Note: the views in this post are those of the author, and do not reflect the official views of the QRI site or its owners. We strive to provide a safe place where various opinions can be expressed, and ask that all posts and comments be kept civil and on-point.
As of late the discussion about heterosexual women writing gay fiction has gathered some heat – again – and even though I tried to avoid the topic until now, I feel like I should throw in my two pennies…
One of the main – if not THE main – objection some people have is that a heterosexual woman is not able to write about something she doesn’t know, e.g. homosexual relationships. This argument seems to have some validity at first glance, but if you think about it, it’s actually not true. When I read the Dexter series, it didn’t occur to me that the author should have some experience in serial murder himself. Or when I read a thriller about black ops, I don’t expect the author to having been on such missions him- or herself. Fiction is just that – fiction. An exercise in ‘what ifs’ and ‘what would I do’.
Apart from that, who reads romance, even if it’s contemporary and not paranormal or historical or…, and expects it to be realistic? The whole reason I read romance is to escape reality for some blissfully happy hours during which things go right. To all those male authors who think I, as a heterosexual woman, shouldn’t be writing about gay relationships, I dare you: Take a hundred heterosexual romance novels and show me ONE where everything is depicted realistically. You won’t find one, I can assure you. And it’s not because those books weren’t written by heterosexual women. It’s because women like romance. It’s because women like to dream.
Yes, we know the sex scenes in those books aren’t that close to reality. Me and my husband have spent many funny hours trying to re-enact some of the more adventurous positions described in the romance books I read. I have killer abs now, from laughing so hard. The same goes for homosexual sex scenes. Of course I don’t know exactly what’s going on between two men in the sac (it’s none of my business either), but that doesn’t mean I can’t let my mind wander and imagine what it could be like or deduce from my own experiences with sex. (Basically, this is something romance and porn have in common: a more desirable, yet unreachable version of reality. Nobody has as many orgasms as the men and women in romance books, but who cares? It’s nice to think that at least somebody is having them.)
How did I get caught in porn? Ah, yes, I remember. I’m a heterosexual woman and I write about gay relationships. I don’t say what I write is true. I create a new world, in which I hope my readers can relax and have fun. I am willing to adopt the argument about me not writing gay fiction when it comes to topics that are more autobiographical and require personal experience. But even then, I’m convinced an empathic person can tell such a story without having lived it.
That much said, there’s also another, more important point I wish to make. Dear male authors of gay fiction, I hope you’re aware that more than half of your readers are heterosexual women. In my opinion, this whole discussion weakens the community when it should stand together. The LGBTQ movement needs allies. Allies with a strong voice.
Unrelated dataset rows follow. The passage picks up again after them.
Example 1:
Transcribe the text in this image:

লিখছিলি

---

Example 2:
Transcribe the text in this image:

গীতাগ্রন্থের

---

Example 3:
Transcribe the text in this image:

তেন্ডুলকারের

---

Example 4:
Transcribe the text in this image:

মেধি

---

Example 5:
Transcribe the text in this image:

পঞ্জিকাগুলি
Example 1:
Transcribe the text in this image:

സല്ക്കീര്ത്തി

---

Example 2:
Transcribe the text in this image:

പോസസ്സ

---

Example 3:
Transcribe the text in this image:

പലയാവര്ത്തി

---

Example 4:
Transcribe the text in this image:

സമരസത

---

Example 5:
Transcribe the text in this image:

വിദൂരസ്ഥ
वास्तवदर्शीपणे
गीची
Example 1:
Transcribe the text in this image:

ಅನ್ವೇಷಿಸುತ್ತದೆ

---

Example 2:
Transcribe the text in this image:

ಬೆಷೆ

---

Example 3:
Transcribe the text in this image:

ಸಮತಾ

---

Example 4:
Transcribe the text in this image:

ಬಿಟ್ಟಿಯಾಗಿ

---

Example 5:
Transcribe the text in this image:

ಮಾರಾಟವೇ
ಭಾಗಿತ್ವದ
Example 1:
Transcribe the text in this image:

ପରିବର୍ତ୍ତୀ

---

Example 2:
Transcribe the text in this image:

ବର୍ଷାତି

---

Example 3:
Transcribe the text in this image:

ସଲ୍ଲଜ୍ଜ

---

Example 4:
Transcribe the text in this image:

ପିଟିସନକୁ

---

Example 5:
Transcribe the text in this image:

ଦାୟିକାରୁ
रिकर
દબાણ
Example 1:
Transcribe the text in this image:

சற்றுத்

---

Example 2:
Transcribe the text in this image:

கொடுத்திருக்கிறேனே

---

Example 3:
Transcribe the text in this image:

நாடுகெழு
Heterosexual women have a strong voice. They are valuable allies. So shunning them for taking an interest, for trying to get a feel for the community, to integrate into it, to open it to others, and help it by donating part of their sales to LGBTQ charities (which many of them do) is, mildly put, dumb.
We’re not here to tell you how gay men should be. We’re not here to steal your customers/readers. We’re here because we have either children, or brothers and sisters, or friends, who identify as LGBTQ. Sometimes we’re just here because we’re liberal and truly think everybody should have the right to live their lives the way they want.
We’re not the enemy. If you feel a female writer has somehow wrongly portrayed homosexual reality, if you feel personally insulted, you can always contact her privately, telling her how you feel about it. Don’t lash out at female writers in general. As I said, we’re your friends, you’re allies. Please treat us with the respect you demand for yourself.
PS: Because I just read another post. To those of you who think a heterosexual woman can’t relate to the trauma and violence homosexual people, especially men, have gone through, hello! I’m a woman. Our gender has CENTURIES of experience with being suppressed, sold like cattle, married off to men we don’t know, of being dependent on our fathers, brothers, husbands, not being allowed to vote, being killed because the way we acted brought shame upon the family (‘shame’ being defined by the male members of society), not getting the job we want because of something we can’t change – our gender, having to be careful when we are alone after dark, or just alone. Many women carry pepper spray with them when going out, because assaults on women happen that often.
We should stick together, not tear each other apart.